Protagonista di una chiaccherata via Instagram con Performance Training Studio, Cristian Chivu, ex difensore dell'Inter, spiega tra le varie cose quale è stata la sua evoluzione sul piano tattico: "L'altro giorno, in un'intervista o in una lettera avevo detto che fino a 14 anni giocavo da punta, poi negli anni ho cambiato diversi ruoli. Ciò mi è servito perché così allenavo il cervello, sono situazioni diverse da ruolo a ruolo. All'Ajax, poi, ti insegnano sempre calcio a prescindere dal ruolo in cui giochi. Anche se sei terzino, ti impongono allenamenti anche da prima punta. Queste cose ti permettono di migliorarti senza importi cose già pensate.  Il calcio non si gioca senza testa, non si può guardare solo la palla. Per me risultava facile giocarla su Wesley Sneijder, conoscevo i suoi movimenti e lui conosceva le mie qualità. Ci fidavamo reciprocamente dell’altro". 

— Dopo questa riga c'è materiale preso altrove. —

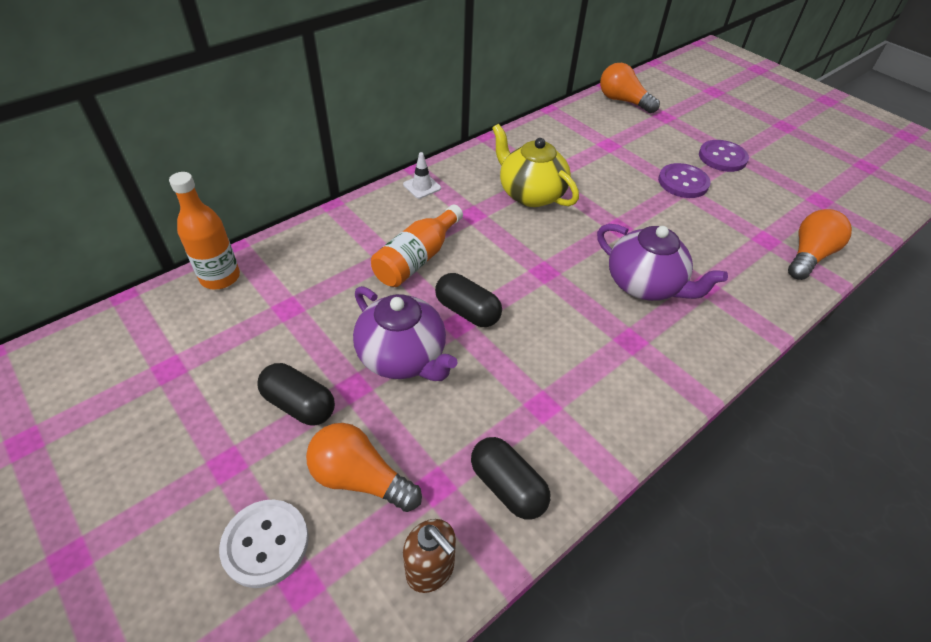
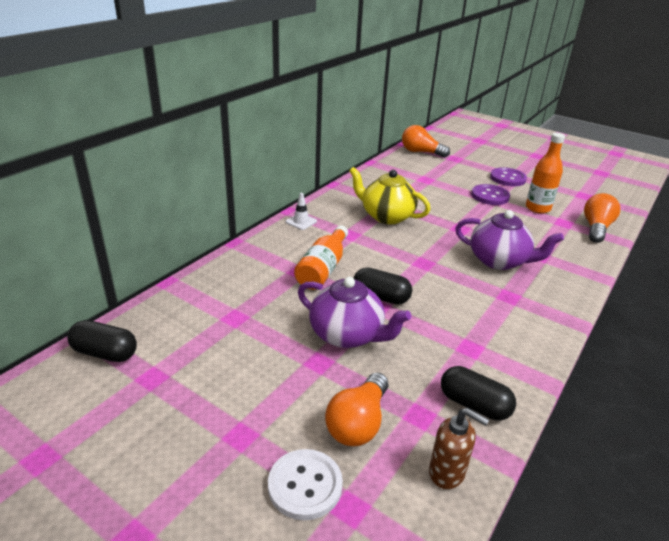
camera: 15 degrees left, 15 degrees down
orange bottle [169,172,240,290] -> orange bottle moved to [526,133,565,214]
black capsule [257,363,335,425] -> black capsule moved to [67,320,137,362]
orange light bulb [306,423,422,512] -> orange light bulb turned 75 degrees counterclockwise [325,373,388,446]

C'era qualche rito prepartita nelle sue abitudini? "A volte si parla, ma si parla poco perché nessuno ammette di avere scaramanzie, che noi chiamavamo routine... Ne avevo eccome, all'inizio no ma dopo l'arrivo a Roma ho sentito varie storie. A volte ti accorgi di esagerare nelle cose che fai, quindi inizi a lottare anche contro te stesso: sapevo la storia del gatto nero e quando ho conosciuto mia moglie, la prima volta che sono andato a casa dai suoi, ho scoperto che ne avevano uno... Riti scaramantici comunque ne avevo: usavo le stesse mutande in partita, avevo rituali nel mettere le calze o nell'andare in bagno a bere un caffè o fumare. Sono cose che ti condizionano nel bene e nel male, se non le fai alla fine trovi l'alibi. Ti aiutano comunque a mantenere la lucidità giusta in partita, se non le fai vuol dire che giochi male. Ti condizionano, meglio non averle ma le hanno in tanti". Chivu ha anche belle parole nei confronti di Sebastiano Esposito, la giovane stella nerazzurra che si presenta tra gli spettatori: "E' giovane ed ha tanto da imparare, anche se ha la possibilità di farlo in una squadra di professionisti di altissimo livello. Così può capire quali sono le richieste. Poi, senza umiltà e sacrificio il talento non basta per fare una grande carriera. Mi sarebbe piaciuto incontrarlo: le giocate le ha, non a caso è già nell’Inter dei grandi. Credo che abbiamo fatto anche un allenamento insieme, penso fosse di posizione. Forse in partita lo avrei menato, perché i difensori per far vedere la loro cattiveria agli attaccanti danno di tutto nei primi 10 minuti". 

Cosa comporta essere allenatore delle giovanili? "Da allenatore cambia la prospettiva, sei responsabile di 22-23 ragazzi. Noi allenatori abbiamo l'obbligo di farli crescere come calciatori ma anche e soprattutto come persone. Parlo di molte cose che non c'entrano nulla col calcio prima degli allenamenti perché abbiamo l'obbligo di trasmettere loro la realtà della vita, poi l'obiettivo è consentire loro di raggiungere loro un certo livello. Molti sognano la Serie A, anche se in pochi ci riusciranno. Ma questo non vuol dire che non possano apprendere gli insegnamenti della vita, perché l'obiettivo è insegnare loro a diventare uomini e aiutarli a ragionare su cosa vogliono fare da grandi. Penso che stiamo facendo un grande lavoro, se riesci ad abbinare passione e la volontà di migliorare è meglio".